As you found out in his guest post, my husband is an engineer. He sees things with a scientific, rational, logical mind. Me? I was an English major, a Psychology minor, and got my doctoral degree in the Sociology and Philosophy of Education, heavy on the Philosophy. I see things through the lens of metaphor, I am more likely to be emotional even when I'm being rational, and I am drawn to ideas about culture. The difference offers us balance, most of the time, like when I want to cry about laundry detergent. (Maybe sometime I will tell you that story, but not today.)
My husband is a carnivore. He would be perfectly happy with a meal of hot dogs and mashed potatoes. In fact, Thanksgiving at our house falls just short of a world war every year because though I am not exactly a vegetarian, I often eat that way, and I am the lone voice protesting the preponderance of starch and animal protein. (A meal of sugar and fat, though? Oh, ho! Not a problem.)
Unlike most of our differences, which are completely surmountable or even useful, this last difference presents a challenge given that the CSA share is ... well ... full of vegetables. And not just the flexible jack-of-all-trades vegetables like zucchini and tomatoes, but things like napa cabbage. And eggplant. And tomatillos. I am way too lazy to make stuffed cabbage, and the idea of a whole head of cabbage worth of stuffed cabbage makes me a little weak in the knees. I have eaten more baba ghanouj this summer than I thought possible, because everyone else who lives here thinks that eggplant is slimy. And will someone please tell me what people do with tomatillos besides make salsa, or throw them in stew, which I really would prefer not to do when it's ninety degrees out?

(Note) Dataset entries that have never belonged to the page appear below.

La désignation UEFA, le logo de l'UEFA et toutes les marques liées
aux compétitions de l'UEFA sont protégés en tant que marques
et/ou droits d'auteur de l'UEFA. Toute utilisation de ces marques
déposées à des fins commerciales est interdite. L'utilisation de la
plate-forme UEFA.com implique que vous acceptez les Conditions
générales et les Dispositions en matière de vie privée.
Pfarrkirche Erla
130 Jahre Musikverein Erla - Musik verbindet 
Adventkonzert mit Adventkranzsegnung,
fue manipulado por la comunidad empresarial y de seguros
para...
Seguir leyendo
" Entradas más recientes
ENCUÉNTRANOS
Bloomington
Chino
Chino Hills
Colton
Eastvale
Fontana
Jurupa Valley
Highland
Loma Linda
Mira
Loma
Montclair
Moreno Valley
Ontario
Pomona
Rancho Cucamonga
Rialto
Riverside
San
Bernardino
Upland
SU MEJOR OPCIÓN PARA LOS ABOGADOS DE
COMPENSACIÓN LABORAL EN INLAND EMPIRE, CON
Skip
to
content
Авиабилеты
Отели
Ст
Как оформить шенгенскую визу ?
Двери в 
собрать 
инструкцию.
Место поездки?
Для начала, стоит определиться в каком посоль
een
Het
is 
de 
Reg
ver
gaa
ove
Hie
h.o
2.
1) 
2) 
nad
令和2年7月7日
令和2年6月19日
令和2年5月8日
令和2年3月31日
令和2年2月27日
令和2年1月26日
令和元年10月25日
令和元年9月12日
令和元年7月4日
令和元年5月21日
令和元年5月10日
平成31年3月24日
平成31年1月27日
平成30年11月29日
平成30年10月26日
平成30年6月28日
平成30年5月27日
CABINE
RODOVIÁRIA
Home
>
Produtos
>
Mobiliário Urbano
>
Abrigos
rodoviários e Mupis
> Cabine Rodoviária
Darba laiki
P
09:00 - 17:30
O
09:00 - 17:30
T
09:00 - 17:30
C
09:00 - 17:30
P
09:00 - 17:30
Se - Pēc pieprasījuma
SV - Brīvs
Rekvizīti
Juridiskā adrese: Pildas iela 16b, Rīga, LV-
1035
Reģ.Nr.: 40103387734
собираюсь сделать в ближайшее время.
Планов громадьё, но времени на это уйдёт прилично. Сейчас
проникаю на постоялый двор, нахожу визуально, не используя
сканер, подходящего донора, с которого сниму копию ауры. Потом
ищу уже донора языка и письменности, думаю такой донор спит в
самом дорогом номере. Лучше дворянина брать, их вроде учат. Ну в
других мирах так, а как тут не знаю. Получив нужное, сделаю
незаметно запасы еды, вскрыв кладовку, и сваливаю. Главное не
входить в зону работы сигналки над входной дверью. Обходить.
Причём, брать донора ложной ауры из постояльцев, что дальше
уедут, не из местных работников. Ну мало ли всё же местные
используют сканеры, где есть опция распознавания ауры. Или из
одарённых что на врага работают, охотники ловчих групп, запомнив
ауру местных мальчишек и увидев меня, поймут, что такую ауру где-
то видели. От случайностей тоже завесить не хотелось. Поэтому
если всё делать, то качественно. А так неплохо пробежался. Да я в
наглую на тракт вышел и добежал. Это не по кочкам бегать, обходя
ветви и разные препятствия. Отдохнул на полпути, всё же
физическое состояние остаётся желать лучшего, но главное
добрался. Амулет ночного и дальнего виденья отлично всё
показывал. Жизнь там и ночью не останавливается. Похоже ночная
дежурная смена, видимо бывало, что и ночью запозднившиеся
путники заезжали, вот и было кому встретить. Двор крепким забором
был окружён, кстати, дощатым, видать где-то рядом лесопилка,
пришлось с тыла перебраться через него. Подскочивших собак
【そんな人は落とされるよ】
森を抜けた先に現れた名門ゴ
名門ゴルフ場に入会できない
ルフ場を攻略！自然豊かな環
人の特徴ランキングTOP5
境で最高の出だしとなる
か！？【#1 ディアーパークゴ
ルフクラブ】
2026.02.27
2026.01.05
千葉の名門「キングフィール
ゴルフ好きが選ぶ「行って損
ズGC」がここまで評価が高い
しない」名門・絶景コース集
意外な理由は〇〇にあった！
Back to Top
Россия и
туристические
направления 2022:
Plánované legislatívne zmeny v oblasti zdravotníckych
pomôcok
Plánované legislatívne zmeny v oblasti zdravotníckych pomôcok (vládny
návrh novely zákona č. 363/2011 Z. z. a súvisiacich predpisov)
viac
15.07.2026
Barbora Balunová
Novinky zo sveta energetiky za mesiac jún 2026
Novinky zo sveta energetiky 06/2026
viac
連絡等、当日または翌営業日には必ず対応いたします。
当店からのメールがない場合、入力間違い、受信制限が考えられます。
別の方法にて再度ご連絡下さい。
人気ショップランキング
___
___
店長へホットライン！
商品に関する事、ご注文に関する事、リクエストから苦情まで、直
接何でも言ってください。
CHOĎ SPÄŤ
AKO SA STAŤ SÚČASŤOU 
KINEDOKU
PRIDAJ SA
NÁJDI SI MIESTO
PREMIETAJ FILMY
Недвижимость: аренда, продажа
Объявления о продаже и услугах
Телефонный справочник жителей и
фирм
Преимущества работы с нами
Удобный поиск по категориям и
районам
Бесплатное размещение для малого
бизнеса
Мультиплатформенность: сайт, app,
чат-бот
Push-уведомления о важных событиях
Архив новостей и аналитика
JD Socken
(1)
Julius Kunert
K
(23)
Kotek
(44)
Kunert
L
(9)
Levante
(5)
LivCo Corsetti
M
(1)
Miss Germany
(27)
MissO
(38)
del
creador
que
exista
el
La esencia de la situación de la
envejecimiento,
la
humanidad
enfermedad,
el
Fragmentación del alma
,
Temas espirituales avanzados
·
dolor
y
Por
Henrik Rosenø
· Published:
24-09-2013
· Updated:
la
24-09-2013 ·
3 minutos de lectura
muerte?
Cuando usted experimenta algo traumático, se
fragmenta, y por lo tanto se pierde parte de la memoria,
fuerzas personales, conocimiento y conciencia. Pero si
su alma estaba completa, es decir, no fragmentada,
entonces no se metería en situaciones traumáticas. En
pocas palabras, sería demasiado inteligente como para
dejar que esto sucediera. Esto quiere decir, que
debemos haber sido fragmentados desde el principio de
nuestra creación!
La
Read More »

I love my CSA. LOVE, love my CSA. But this is tricky business.
I remember having long conversations with a former colleague about her split household, and how she managed, as a vegetarian, to cook for herself and her vegetable-hating husband (not that my husband hates vegetables ... he just doesn't love them like I do). At the time, they seemed like perfectly reasonable solutions: add beans to one half the meal, meat to the other. But sometimes, like when you have a cabbage to contend with, it works less well.
You can, however, take a deep breath, compromise a little, and present your husband with a rack of ribs to grill as an enticement to eat said cabbage. Which is exactly what I did.
Napa Cabbage Salad with Red Bell Pepper, Cilantro, Almonds, and Dijon-Ginger Dressing
(Adapted from Kalyn's Kitchen)
1 medium head napa cabbage, chopped (about 5-6 cups chopped cabbage)
1 red bell pepper, very thinly sliced into same-length slices
1/3 c. thinly sliced green onion
1/2 c. chopped cilantro
1/3 c. chopped almonds, toasted (or roasted, salted)
2 T rice vinegar
2 tsp. grated ginger root
2 tsp. Dijon mustard
3/4 tsp. sesame oil
1 T. agave nectar or 2 t. honey
salt and fresh-ground black pepper to taste
3 T. light olive oil
Stir together the rice vinegar, grated ginger, Dijon mustard, sesame oil, agave nectar/honey, salt, and pepper, then whisk in the oil one tablespoon at a time. Set aside and allow flavors to mingle.
Toss together the chopped napa cabbage, red bell pepper, green onions, and chopped cilantro in a medium-sized salad bowl. Add desired amount dressing and toss to coat the salad. Place in salad bowls and top each serving with chopped almonds. Serve and eat immediately, since the cabbage will begin to wilt in the refrigerator.